* **What to work on**
Your output should be the line with "Please trace each" plus all following lines to the end of the records, exactly as written and nothing more.

Information supplied below:

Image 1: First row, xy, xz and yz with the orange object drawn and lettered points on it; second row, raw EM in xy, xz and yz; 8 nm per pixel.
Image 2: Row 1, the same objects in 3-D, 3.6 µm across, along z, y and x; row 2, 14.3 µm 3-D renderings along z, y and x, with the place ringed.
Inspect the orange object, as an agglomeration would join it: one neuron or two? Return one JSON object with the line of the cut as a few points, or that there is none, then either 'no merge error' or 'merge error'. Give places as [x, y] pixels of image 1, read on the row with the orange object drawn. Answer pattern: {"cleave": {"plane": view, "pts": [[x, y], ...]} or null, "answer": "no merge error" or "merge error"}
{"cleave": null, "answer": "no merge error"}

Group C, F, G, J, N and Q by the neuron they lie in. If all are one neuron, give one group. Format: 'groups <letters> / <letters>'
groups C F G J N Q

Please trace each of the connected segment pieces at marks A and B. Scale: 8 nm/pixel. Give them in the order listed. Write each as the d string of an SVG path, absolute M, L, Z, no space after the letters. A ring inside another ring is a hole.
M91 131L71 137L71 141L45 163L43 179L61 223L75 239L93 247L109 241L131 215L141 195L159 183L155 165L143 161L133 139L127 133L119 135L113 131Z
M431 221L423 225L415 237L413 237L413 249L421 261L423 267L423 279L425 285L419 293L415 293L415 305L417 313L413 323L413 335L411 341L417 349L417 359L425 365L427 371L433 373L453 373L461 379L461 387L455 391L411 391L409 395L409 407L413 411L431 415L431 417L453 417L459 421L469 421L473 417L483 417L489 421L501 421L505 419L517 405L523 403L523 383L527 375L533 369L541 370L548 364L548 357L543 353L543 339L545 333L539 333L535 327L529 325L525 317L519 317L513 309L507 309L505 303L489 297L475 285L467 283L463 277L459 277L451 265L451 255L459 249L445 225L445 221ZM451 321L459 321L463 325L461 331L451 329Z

End of Information supplied.

* **Answer for the task**
Please trace each of the connected segment pieces at marks A and B. Scale: 8 nm/pixel. Give them in the order listed. Write each as the d string of an SVG path, absolute M, L, Z, no space after the letters. A ring inside another ring is a hole.
M91 131L71 137L71 141L45 163L43 179L61 223L75 239L93 247L109 241L131 215L141 195L159 183L155 165L143 161L133 139L127 133L119 135L113 131Z
M431 221L423 225L415 237L413 237L413 249L421 261L423 267L423 279L425 285L419 293L415 293L415 305L417 313L413 323L413 335L411 341L417 349L417 359L425 365L427 371L433 373L453 373L461 379L461 387L455 391L411 391L409 395L409 407L413 411L431 415L431 417L453 417L459 421L469 421L473 417L483 417L489 421L501 421L505 419L517 405L523 403L523 383L527 375L533 369L541 370L548 364L548 357L543 353L543 339L545 333L539 333L535 327L529 325L525 317L519 317L513 309L507 309L505 303L489 297L475 285L467 283L463 277L459 277L451 265L451 255L459 249L445 225L445 221ZM451 321L459 321L463 325L461 331L451 329Z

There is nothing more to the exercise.